With this relatively long interval, the sensitivity could be estimated lower
as a result of incorrect false-negative diagnoses of malignant lesions because
the shortest volume doubling time of hepatocellular carcinoma is estimated to
be 27-41 days
[25,26,27,28].
In our study, however, the hepatocellular carcinomas in all 19 patients were
correctly diagnosed as true-positive by at least one observer on a per-patient
basis. Thus, in only one of the 48 patientsthe one who had an occult,
multifocal cholangiocellular carcinomacould findings be incorrectly
diagnosed as false-negative, although to our knowledge the doubling time of
this kind of neoplasm is not known.

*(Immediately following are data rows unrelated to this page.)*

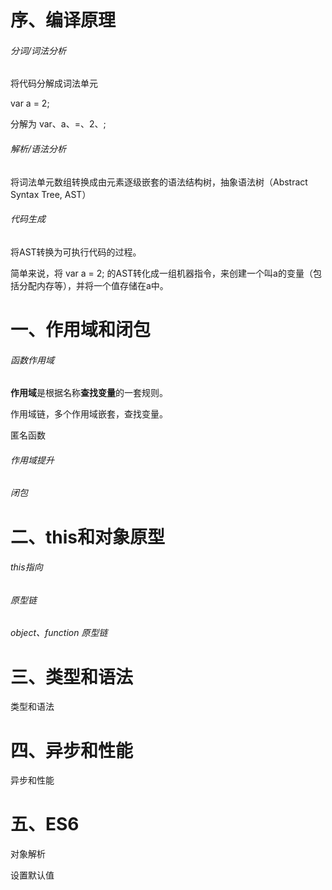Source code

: # 序、编译原理

###### 分词/词法分析

将代码分解成词法单元

var a = 2;  

分解为 var、a、=、2、;



###### 解析/语法分析

将词法单元数组转换成由元素逐级嵌套的语法结构树，抽象语法树（Abstract Syntax Tree, AST）



###### 代码生成

将AST转换为可执行代码的过程。

简单来说，将 var a = 2; 的AST转化成一组机器指令，来创建一个叫a的变量（包括分配内存等），并将一个值存储在a中。

# 一、作用域和闭包

###### 函数作用域

**作用域**是根据名称**查找变量**的一套规则。

作用域链，多个作用域嵌套，查找变量。

匿名函数



###### 作用域提升





###### 闭包



###### 

# 二、this和对象原型

###### this指向



###### 原型链



###### object、function 原型链

# 三、类型和语法

类型和语法

# 四、异步和性能

异步和性能

# 五、ES6

对象解析

设置默认值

In addition, no significant difference was
seen between the intervals of the false-negative findings and the
true-positive findings.
In conclusion, although the mean Az value and mean
sensitivity were significantly improved after the administration of
ferumoxides, specificity was not improved in patients with end-stage cirrhosis
who were awaiting orthotopic liver transplantation because of the
false-positive lesions mainly caused by fibrotic changes. Among the three
ferumoxides-enhanced sequences evaluated in our study, the
T2*-weighted gradient-echo sequences are the most sensitive for
detecting malignant lesions. T1-weighted gradient-echo sequences are much more
useful for detecting and characterizing hypervascular hepatocellular
carcinomas than T2-weighted fast spin-echo sequences because of the greater
mean contrast-to-noise ratio produced by the T1 relaxivity of hepatocellular
carcinomas and the T2 shortening of liver parenchyma. No diagnostic parameters
were improved with T2-weighted fast spin-echo sequences alone.